▸ DATASET:

===============

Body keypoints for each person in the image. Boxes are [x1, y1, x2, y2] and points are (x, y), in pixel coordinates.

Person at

===============

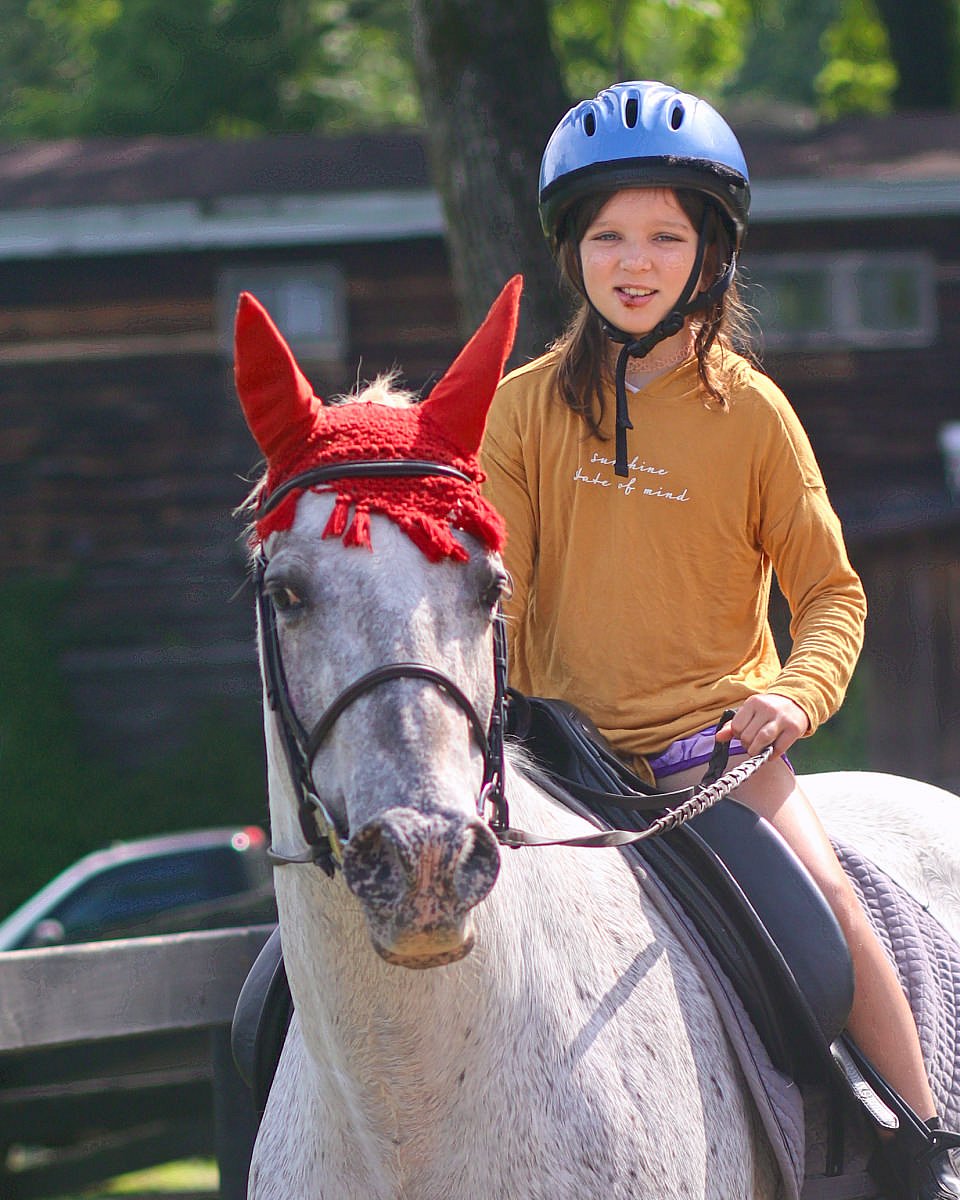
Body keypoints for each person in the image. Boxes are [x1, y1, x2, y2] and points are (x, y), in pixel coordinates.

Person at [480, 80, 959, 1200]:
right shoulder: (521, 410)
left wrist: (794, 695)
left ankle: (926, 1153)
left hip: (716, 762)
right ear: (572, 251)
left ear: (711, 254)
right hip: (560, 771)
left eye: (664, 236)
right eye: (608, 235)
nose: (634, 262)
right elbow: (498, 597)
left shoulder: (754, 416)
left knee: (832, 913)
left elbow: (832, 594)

===============

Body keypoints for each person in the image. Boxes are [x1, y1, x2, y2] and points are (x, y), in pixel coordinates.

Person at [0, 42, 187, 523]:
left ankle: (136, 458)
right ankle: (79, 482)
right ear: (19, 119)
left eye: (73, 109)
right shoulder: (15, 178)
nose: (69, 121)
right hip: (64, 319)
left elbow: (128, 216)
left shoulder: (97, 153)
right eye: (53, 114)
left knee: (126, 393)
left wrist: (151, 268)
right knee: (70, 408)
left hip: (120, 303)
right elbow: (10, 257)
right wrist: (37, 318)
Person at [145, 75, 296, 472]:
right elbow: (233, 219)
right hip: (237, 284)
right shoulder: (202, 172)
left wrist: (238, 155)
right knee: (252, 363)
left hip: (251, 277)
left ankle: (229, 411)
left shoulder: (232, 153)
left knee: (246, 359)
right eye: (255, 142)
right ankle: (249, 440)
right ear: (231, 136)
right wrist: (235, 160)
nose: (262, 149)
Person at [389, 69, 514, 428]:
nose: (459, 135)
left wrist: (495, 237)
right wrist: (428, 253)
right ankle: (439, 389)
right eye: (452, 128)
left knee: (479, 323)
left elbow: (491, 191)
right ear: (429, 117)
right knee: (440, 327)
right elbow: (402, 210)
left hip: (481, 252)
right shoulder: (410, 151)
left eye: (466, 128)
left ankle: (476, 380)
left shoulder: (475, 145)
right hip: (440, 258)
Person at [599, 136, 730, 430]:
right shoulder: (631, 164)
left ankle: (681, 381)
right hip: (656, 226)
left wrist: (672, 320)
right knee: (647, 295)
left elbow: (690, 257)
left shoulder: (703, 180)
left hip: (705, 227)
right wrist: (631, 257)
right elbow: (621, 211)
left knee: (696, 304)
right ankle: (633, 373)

===============

▸ REQUIRED WORK:
Given the records above, return exactly the lines starting at the line containing "right hip: (560, 771)" and ending at the line containing "left elbow: (832, 594)", including both.

▸ SOLVED EXERCISE:
right hip: (560, 771)
left eye: (664, 236)
right eye: (608, 235)
nose: (634, 262)
right elbow: (498, 597)
left shoulder: (754, 416)
left knee: (832, 913)
left elbow: (832, 594)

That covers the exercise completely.